▸ **TEXTE**
──────

La période gothique, dans son premier âge tout au moins, est pourtant une période de foi ardente ; c’est le siècle de saint Louis. Mais la foi y prend un caractère qu’elle n’avait guère connu jusqu’alors et qui est en parfaite harmonie avec l’envolée des lignes gothiques. L’église romane et le XIIe siècle méditent et pleurent ; l’église gothique et le XIIIe siècle prient et espèrent. L’humanité chrétienne se détourne du Tombeau pour regarder le ciel même où trône le Ressuscité ; le diadème triomphal se substitue à la couronne d’épines ; c’est l’Ascension après la Crucifixion. Jusqu’alors on avait pensé surtout au châtiment ; maintenant on pense surtout à la récompense, l’image du paradis a chassé des esprits l’image de l’enfer. L’Adam nouveau a fini de psalmodier ses lamentations, l’Ève rachetée entonne le Magnificat.

──────

▸ **SEGMENT DE DONNÉES**
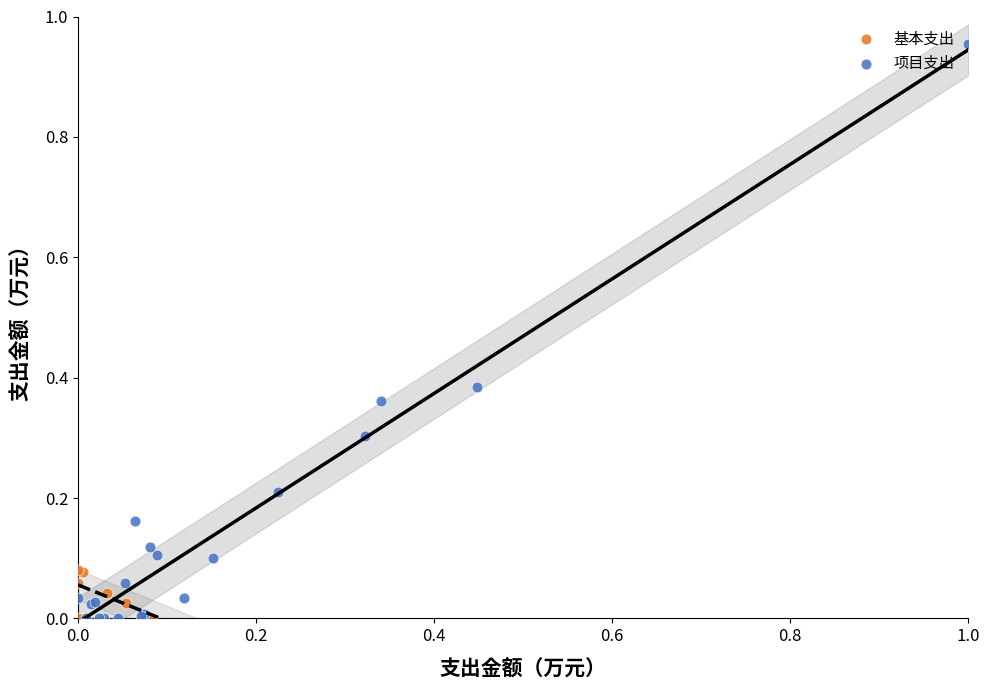

Which series has the widest spread of Y values?

项目支出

──────

▸ **CONSIGNE**
Selon le texte sur la période gothique, qu'est-ce qui se substitue à la couronne d'épines ? Le matériau ci-dessus est indépendant du texte.

▸ **RÉPONSE AU PROBLÈME**
Le diadème triomphal.